Dile kolay iki hece, ama Necip'e gelince anlam bulan bir kelime.
Sadece bir kelime değil, bir yaşayış, bir dönüm noktası, bir lütuf ve bir işkence...
Üstadın bu büyük eserinde, Çile'sine yakından tanıklık ediyoruz; hayatındaki radikal değişikliklerin şiirlerine nasıl yansıdığına, çektiği acılara, yaşadığı büyük ruhsal buhranına, bu meşakkatli yolculuğuna dahil oluyor ve ona bir yoldaş oluyoruz.
Zamanında pek yanlış yaptığını ama bunlardan döndüğünü ve bundan dolayı çektiği acıları, bitmek tükenmek bilmeyen Çile'sini ustaca resmeder Necip Fazıl.
Üstadın yaşamını temelde ikiye ayırabiliriz. Yolu, 1934 senesinde Abdülhakim Arvasi Hazretleri'ne çıkar ve hayatı tamamen değişir ve hatta öyle ki önceden yazmış olduğu kimi şiirleri reddeder ve kendine yakıştırmaz.
Eserin son kısmında ise Poetika kısmı bulunur (İdeolocya Örgüsü'nün Şiir ve Sanat Bölümü) ve bu bölümde Necip Fazıl, Şair, Şiir, Şiirde Usul, Şiirde Gaye, Şiirde Kütük ve Nakış, Şiirde Şekil ve Kalıp, Şiirde İç Şekil, Şiir ve Cemiyet, Şiir ve Hayat, Şiir ve Din , Şiir ve Müsbet İlimler ve Şiir ve Devlet gibi konularda pek kıymetli görüşler bildirir.
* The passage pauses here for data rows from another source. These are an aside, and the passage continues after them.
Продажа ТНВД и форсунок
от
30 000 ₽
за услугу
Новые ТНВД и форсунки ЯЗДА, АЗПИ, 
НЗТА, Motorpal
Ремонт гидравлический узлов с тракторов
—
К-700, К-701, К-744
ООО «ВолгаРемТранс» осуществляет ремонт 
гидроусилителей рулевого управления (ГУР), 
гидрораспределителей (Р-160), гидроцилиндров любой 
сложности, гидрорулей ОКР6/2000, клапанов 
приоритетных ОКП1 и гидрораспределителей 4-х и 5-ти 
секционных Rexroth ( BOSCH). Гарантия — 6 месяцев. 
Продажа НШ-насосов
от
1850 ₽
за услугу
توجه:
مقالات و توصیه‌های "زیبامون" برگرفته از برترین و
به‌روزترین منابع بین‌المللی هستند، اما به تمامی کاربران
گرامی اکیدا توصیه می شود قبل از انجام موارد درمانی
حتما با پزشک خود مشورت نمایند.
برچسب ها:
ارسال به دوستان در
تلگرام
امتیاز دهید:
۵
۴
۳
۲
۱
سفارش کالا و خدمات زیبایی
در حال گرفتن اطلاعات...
Bu bölümde şairin kim olduğunu, neler yapması gerektiğini, neye inanması gerektiğini, şiiri , şiirin nasıl olması gerektiğini, şiirde temel maksadın ne olduğunu, şiirde temelin(kütük) ve estetiğin (nakış) önemini ustaca anlatır, üstad.
(Detaylı olarak yorumlara yazacağız)
Özetle, Üstadın çektiği Çile'ye, yaşadığı buhranlara tanıklık etmek adına, şiirin ve şairin nasıl olması gerektiğini kavramak adına bu büyük eseri hepimizin okuması lazımdır.
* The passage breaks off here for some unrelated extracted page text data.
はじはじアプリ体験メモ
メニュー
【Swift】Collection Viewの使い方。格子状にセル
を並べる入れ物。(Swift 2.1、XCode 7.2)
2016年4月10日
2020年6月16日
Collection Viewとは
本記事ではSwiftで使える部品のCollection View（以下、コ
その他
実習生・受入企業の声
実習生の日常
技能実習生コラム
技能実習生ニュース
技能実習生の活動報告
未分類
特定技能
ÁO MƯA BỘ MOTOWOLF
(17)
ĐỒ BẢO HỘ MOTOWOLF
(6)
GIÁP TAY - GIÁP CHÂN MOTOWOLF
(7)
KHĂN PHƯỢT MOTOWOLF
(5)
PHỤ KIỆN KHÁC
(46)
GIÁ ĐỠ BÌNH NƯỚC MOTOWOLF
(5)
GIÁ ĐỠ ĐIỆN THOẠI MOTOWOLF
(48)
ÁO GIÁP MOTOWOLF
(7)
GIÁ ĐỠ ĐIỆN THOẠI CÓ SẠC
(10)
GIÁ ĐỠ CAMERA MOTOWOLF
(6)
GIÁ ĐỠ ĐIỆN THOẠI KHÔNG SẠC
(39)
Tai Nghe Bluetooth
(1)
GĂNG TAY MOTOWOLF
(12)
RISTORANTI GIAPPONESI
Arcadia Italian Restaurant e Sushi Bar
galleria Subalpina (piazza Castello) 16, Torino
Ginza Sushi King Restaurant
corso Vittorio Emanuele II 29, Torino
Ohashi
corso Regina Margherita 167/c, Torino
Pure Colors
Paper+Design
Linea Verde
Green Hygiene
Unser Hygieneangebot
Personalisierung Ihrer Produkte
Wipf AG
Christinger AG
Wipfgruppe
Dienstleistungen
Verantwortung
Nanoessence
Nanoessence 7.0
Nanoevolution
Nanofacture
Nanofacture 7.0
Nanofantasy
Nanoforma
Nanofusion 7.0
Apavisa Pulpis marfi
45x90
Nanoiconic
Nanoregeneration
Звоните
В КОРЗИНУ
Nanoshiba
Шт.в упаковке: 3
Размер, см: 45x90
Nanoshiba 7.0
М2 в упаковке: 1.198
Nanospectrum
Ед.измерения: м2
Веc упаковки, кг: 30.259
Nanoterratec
Hepimizin hayatı da bir çileden ibaret değil midir zaten?
Naçizane yorumlarımız ve incelememiz bu kadardı, aşağıya eserden birkaç şiir bırakacağız, görüşmek üzere!
"Zıpkın düşüncelerden kalbim iğne yastığı,
Çökecekmiş gibi yer, ayağımın bastığı."